Antenatal glucocorticoids increase early total thyroxine levels in premature infants.
Academic Article
Overview
abstract
BACKGROUND: Hypothyroxinemia is associated with adverse neonatal outcomes including white matter damage, cerebral palsy, poor neurodevelopment and death. It has become increasingly important to understand the natural history and modifiers of thyroid function in the premature infant. It is standard obstetrical practice to offer antenatal glucocorticoids to pregnant women with threatened preterm delivery. Few studies have investigated the effect of antenatal glucocorticoids on neonatal thyroid function. OBJECTIVE: To examine the association between antenatal exposure to glucocorticoids and early total thyroxine (T4) levels among extremely premature infants. METHODS: We studied 521 infants born at 4 medical centers. Entry criteria included a gestational age of 23-28 weeks and a serum thyroxine level obtained in the first postnatal week. Receipt of antenatal glucocorticoids was recorded as none, partial, or complete. A complete course consisted of two doses of betamethasone or four doses of dexamethasone within a 48-hour period between 2 and 7 days of delivery. Early total T4 levels were obtained from state-mandated newborn screening programs.

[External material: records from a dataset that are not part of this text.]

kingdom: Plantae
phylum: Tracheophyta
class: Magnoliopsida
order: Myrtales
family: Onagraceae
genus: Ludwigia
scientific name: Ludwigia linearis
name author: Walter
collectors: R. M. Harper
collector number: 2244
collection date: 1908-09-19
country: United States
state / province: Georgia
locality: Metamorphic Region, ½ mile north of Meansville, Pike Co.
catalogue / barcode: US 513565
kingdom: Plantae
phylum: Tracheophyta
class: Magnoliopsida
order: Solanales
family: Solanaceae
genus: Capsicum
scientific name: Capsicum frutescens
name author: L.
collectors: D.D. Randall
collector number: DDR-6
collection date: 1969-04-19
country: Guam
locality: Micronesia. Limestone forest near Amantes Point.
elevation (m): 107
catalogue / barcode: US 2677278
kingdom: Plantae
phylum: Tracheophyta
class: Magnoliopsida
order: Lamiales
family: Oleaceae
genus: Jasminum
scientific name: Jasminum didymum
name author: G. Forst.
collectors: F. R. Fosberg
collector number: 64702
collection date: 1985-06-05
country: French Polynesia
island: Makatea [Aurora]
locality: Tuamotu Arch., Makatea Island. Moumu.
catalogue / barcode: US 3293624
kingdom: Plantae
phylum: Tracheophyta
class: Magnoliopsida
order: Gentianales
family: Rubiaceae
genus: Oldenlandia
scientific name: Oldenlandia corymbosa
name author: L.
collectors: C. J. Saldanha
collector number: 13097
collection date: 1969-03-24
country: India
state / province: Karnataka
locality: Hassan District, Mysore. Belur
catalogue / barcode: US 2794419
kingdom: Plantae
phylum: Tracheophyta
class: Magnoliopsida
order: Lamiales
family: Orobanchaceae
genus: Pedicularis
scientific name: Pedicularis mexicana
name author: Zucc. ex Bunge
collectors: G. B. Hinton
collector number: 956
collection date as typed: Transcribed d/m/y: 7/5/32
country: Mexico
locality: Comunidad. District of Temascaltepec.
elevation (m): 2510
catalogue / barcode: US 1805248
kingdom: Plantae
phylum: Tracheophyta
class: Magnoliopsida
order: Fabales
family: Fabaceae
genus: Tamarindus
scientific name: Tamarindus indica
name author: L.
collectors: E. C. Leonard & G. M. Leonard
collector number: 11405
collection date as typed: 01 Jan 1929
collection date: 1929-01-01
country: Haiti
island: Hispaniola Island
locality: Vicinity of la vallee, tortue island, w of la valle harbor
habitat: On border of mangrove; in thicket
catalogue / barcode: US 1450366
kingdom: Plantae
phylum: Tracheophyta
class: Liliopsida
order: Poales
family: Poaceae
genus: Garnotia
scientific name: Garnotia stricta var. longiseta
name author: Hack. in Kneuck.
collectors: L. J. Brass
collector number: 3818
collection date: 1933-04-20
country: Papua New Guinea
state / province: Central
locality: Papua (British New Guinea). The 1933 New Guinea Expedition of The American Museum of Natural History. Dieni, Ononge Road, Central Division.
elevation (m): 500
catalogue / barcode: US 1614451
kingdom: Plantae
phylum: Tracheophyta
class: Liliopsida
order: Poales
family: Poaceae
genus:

RESULTS: Controlling for potential maternal, perinatal and neonatal confounding variables, infants exposed to a complete course of antenatal glucocorticoids had total T4 levels 0.8 microg/dl higher than their peers who were not exposed to a complete course of antenatal glucocorticoids (p = 0.03). CONCLUSIONS: Extremely premature infants who received a complete course of antenatal glucocorticoids had significantly higher total thyroxine levels in the first postnatal week. Maternal, perinatal, and early neonatal variables did not completely explain this association. We speculate that antenatal glucocorticoids influence early neonatal thyroid function.